The entries need to be copied exactly as they stand, images left out.
::: MATERIAL SUPPLIED :::
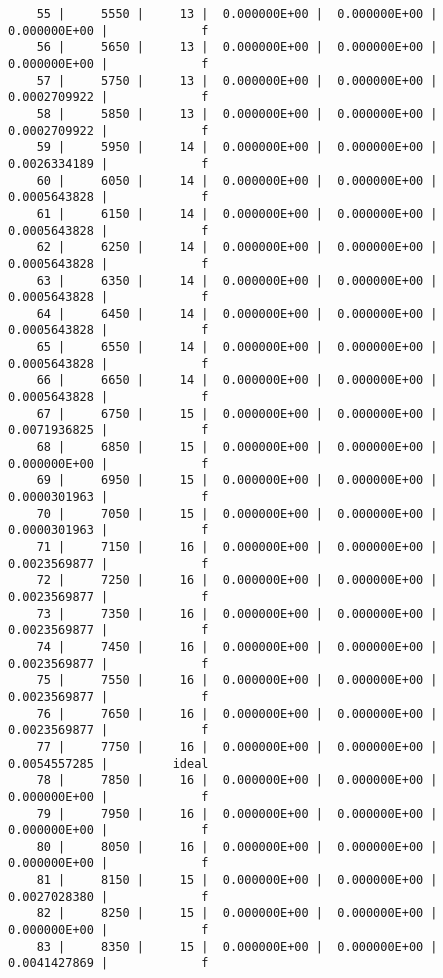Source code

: \documentclass[
  letterpaper,
  DIV=11,
  numbers=noendperiod]{scrartcl}
\begin{document}
\begin{verbatim}
    55 |     5550 |     13 |  0.000000E+00 |  0.000000E+00 |  0.000000E+00 |             f
    56 |     5650 |     13 |  0.000000E+00 |  0.000000E+00 |  0.000000E+00 |             f
    57 |     5750 |     13 |  0.000000E+00 |  0.000000E+00 |  0.0002709922 |             f
    58 |     5850 |     13 |  0.000000E+00 |  0.000000E+00 |  0.0002709922 |             f
    59 |     5950 |     14 |  0.000000E+00 |  0.000000E+00 |  0.0026334189 |             f
    60 |     6050 |     14 |  0.000000E+00 |  0.000000E+00 |  0.0005643828 |             f
    61 |     6150 |     14 |  0.000000E+00 |  0.000000E+00 |  0.0005643828 |             f
    62 |     6250 |     14 |  0.000000E+00 |  0.000000E+00 |  0.0005643828 |             f
    63 |     6350 |     14 |  0.000000E+00 |  0.000000E+00 |  0.0005643828 |             f
    64 |     6450 |     14 |  0.000000E+00 |  0.000000E+00 |  0.0005643828 |             f
    65 |     6550 |     14 |  0.000000E+00 |  0.000000E+00 |  0.0005643828 |             f
    66 |     6650 |     14 |  0.000000E+00 |  0.000000E+00 |  0.0005643828 |             f
    67 |     6750 |     15 |  0.000000E+00 |  0.000000E+00 |  0.0071936825 |             f
    68 |     6850 |     15 |  0.000000E+00 |  0.000000E+00 |  0.000000E+00 |             f
    69 |     6950 |     15 |  0.000000E+00 |  0.000000E+00 |  0.0000301963 |             f
    70 |     7050 |     15 |  0.000000E+00 |  0.000000E+00 |  0.0000301963 |             f
    71 |     7150 |     16 |  0.000000E+00 |  0.000000E+00 |  0.0023569877 |             f
    72 |     7250 |     16 |  0.000000E+00 |  0.000000E+00 |  0.0023569877 |             f
    73 |     7350 |     16 |  0.000000E+00 |  0.000000E+00 |  0.0023569877 |             f
    74 |     7450 |     16 |  0.000000E+00 |  0.000000E+00 |  0.0023569877 |             f
    75 |     7550 |     16 |  0.000000E+00 |  0.000000E+00 |  0.0023569877 |             f
    76 |     7650 |     16 |  0.000000E+00 |  0.000000E+00 |  0.0023569877 |             f
    77 |     7750 |     16 |  0.000000E+00 |  0.000000E+00 |  0.0054557285 |         ideal
    78 |     7850 |     16 |  0.000000E+00 |  0.000000E+00 |  0.000000E+00 |             f
    79 |     7950 |     16 |  0.000000E+00 |  0.000000E+00 |  0.000000E+00 |             f
    80 |     8050 |     16 |  0.000000E+00 |  0.000000E+00 |  0.000000E+00 |             f
    81 |     8150 |     15 |  0.000000E+00 |  0.000000E+00 |  0.0027028380 |             f
    82 |     8250 |     15 |  0.000000E+00 |  0.000000E+00 |  0.000000E+00 |             f
    83 |     8350 |     15 |  0.000000E+00 |  0.000000E+00 |  0.0041427869 |             f

\end{verbatim}
\end{document}
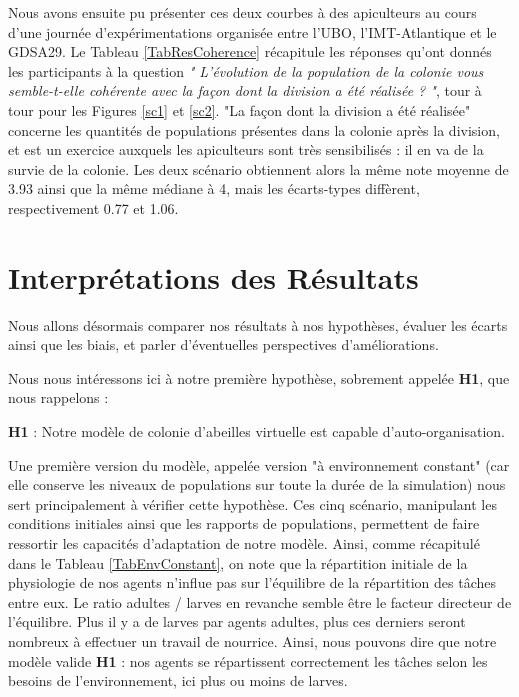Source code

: 	Nous avons ensuite pu présenter ces deux courbes à des apiculteurs au cours d'une journée d'expérimentations organisée entre l'UBO, l'IMT-Atlantique et le GDSA29. Le Tableau \ref{TabResCoherence} récapitule les réponses qu'ont donnés les participants à la question \textit{" L'évolution de la population de la colonie vous semble-t-elle cohérente avec la façon dont la division a été réalisée ? "}, tour à tour pour les Figures \ref{sc1} et \ref{sc2}. "La façon dont la division a été réalisée" concerne les quantités de populations présentes dans la colonie après la division, et est un exercice auxquels les apiculteurs sont très sensibilisés : il en va de la survie de la colonie. Les deux scénario obtiennent alors la même note moyenne de 3.93 ainsi que la même médiane à 4, mais les écarts-types diffèrent, respectivement 0.77 et 1.06.
	
	
	\section{Interprétations des Résultats}

	Nous allons désormais comparer nos résultats à nos hypothèses, évaluer les écarts ainsi que les biais, et parler d'éventuelles perspectives d'améliorations.
	
		Nous nous intéressons ici à notre première hypothèse, sobrement appelée \textbf{H1}, que nous rappelons : 
		
		\textbf{H1} : Notre modèle de colonie d'abeilles virtuelle est capable d'auto-organisation.
		
		Une première version du modèle, appelée version "à environnement constant" (car elle conserve les niveaux de populations sur toute la durée de la simulation) nous sert principalement à vérifier cette hypothèse. Ces cinq scénario, manipulant les conditions initiales ainsi que les rapports de populations, permettent de faire ressortir les capacités d'adaptation de notre modèle. Ainsi, comme récapitulé dans le Tableau \ref{TabEnvConstant}, on note que la répartition initiale de la physiologie de nos agents n'influe pas sur l'équilibre de la répartition des tâches entre eux. Le ratio adultes / larves en revanche semble être le facteur directeur de l'équilibre. Plus il y a de larves par agents adultes, plus ces derniers seront nombreux à effectuer un travail de nourrice. Ainsi, nous pouvons dire que notre modèle valide \textbf{H1} : nos agents se répartissent correctement les tâches selon les besoins de l'environnement, ici plus ou moins de larves.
:::
- [PROBLEM SOLUTION]
Source code

: \documentclass[
  letterpaper,
  DIV=11,
  numbers=noendperiod]{scrartcl}
\begin{document}
\begin{verbatim}
    55 |     5550 |     13 |  0.000000E+00 |  0.000000E+00 |  0.000000E+00 |             f
    56 |     5650 |     13 |  0.000000E+00 |  0.000000E+00 |  0.000000E+00 |             f
    57 |     5750 |     13 |  0.000000E+00 |  0.000000E+00 |  0.0002709922 |             f
    58 |     5850 |     13 |  0.000000E+00 |  0.000000E+00 |  0.0002709922 |             f
    59 |     5950 |     14 |  0.000000E+00 |  0.000000E+00 |  0.0026334189 |             f
    60 |     6050 |     14 |  0.000000E+00 |  0.000000E+00 |  0.0005643828 |             f
    61 |     6150 |     14 |  0.000000E+00 |  0.000000E+00 |  0.0005643828 |             f
    62 |     6250 |     14 |  0.000000E+00 |  0.000000E+00 |  0.0005643828 |             f
    63 |     6350 |     14 |  0.000000E+00 |  0.000000E+00 |  0.0005643828 |             f
    64 |     6450 |     14 |  0.000000E+00 |  0.000000E+00 |  0.0005643828 |             f
    65 |     6550 |     14 |  0.000000E+00 |  0.000000E+00 |  0.0005643828 |             f
    66 |     6650 |     14 |  0.000000E+00 |  0.000000E+00 |  0.0005643828 |             f
    67 |     6750 |     15 |  0.000000E+00 |  0.000000E+00 |  0.0071936825 |             f
    68 |     6850 |     15 |  0.000000E+00 |  0.000000E+00 |  0.000000E+00 |             f
    69 |     6950 |     15 |  0.000000E+00 |  0.000000E+00 |  0.0000301963 |             f
    70 |     7050 |     15 |  0.000000E+00 |  0.000000E+00 |  0.0000301963 |             f
    71 |     7150 |     16 |  0.000000E+00 |  0.000000E+00 |  0.0023569877 |             f
    72 |     7250 |     16 |  0.000000E+00 |  0.000000E+00 |  0.0023569877 |             f
    73 |     7350 |     16 |  0.000000E+00 |  0.000000E+00 |  0.0023569877 |             f
    74 |     7450 |     16 |  0.000000E+00 |  0.000000E+00 |  0.0023569877 |             f
    75 |     7550 |     16 |  0.000000E+00 |  0.000000E+00 |  0.0023569877 |             f
    76 |     7650 |     16 |  0.000000E+00 |  0.000000E+00 |  0.0023569877 |             f
    77 |     7750 |     16 |  0.000000E+00 |  0.000000E+00 |  0.0054557285 |         ideal
    78 |     7850 |     16 |  0.000000E+00 |  0.000000E+00 |  0.000000E+00 |             f
    79 |     7950 |     16 |  0.000000E+00 |  0.000000E+00 |  0.000000E+00 |             f
    80 |     8050 |     16 |  0.000000E+00 |  0.000000E+00 |  0.000000E+00 |             f
    81 |     8150 |     15 |  0.000000E+00 |  0.000000E+00 |  0.0027028380 |             f
    82 |     8250 |     15 |  0.000000E+00 |  0.000000E+00 |  0.000000E+00 |             f
    83 |     8350 |     15 |  0.000000E+00 |  0.000000E+00 |  0.0041427869 |             f

\end{verbatim}
\end{document}
Source code

: 	Nous avons ensuite pu présenter ces deux courbes à des apiculteurs au cours d'une journée d'expérimentations organisée entre l'UBO, l'IMT-Atlantique et le GDSA29. Le Tableau \ref{TabResCoherence} récapitule les réponses qu'ont donnés les participants à la question \textit{" L'évolution de la population de la colonie vous semble-t-elle cohérente avec la façon dont la division a été réalisée ? "}, tour à tour pour les Figures \ref{sc1} et \ref{sc2}. "La façon dont la division a été réalisée" concerne les quantités de populations présentes dans la colonie après la division, et est un exercice auxquels les apiculteurs sont très sensibilisés : il en va de la survie de la colonie. Les deux scénario obtiennent alors la même note moyenne de 3.93 ainsi que la même médiane à 4, mais les écarts-types diffèrent, respectivement 0.77 et 1.06.
	
	
	\section{Interprétations des Résultats}

	Nous allons désormais comparer nos résultats à nos hypothèses, évaluer les écarts ainsi que les biais, et parler d'éventuelles perspectives d'améliorations.
	
		Nous nous intéressons ici à notre première hypothèse, sobrement appelée \textbf{H1}, que nous rappelons : 
		
		\textbf{H1} : Notre modèle de colonie d'abeilles virtuelle est capable d'auto-organisation.
		
		Une première version du modèle, appelée version "à environnement constant" (car elle conserve les niveaux de populations sur toute la durée de la simulation) nous sert principalement à vérifier cette hypothèse. Ces cinq scénario, manipulant les conditions initiales ainsi que les rapports de populations, permettent de faire ressortir les capacités d'adaptation de notre modèle. Ainsi, comme récapitulé dans le Tableau \ref{TabEnvConstant}, on note que la répartition initiale de la physiologie de nos agents n'influe pas sur l'équilibre de la répartition des tâches entre eux. Le ratio adultes / larves en revanche semble être le facteur directeur de l'équilibre. Plus il y a de larves par agents adultes, plus ces derniers seront nombreux à effectuer un travail de nourrice. Ainsi, nous pouvons dire que notre modèle valide \textbf{H1} : nos agents se répartissent correctement les tâches selon les besoins de l'environnement, ici plus ou moins de larves.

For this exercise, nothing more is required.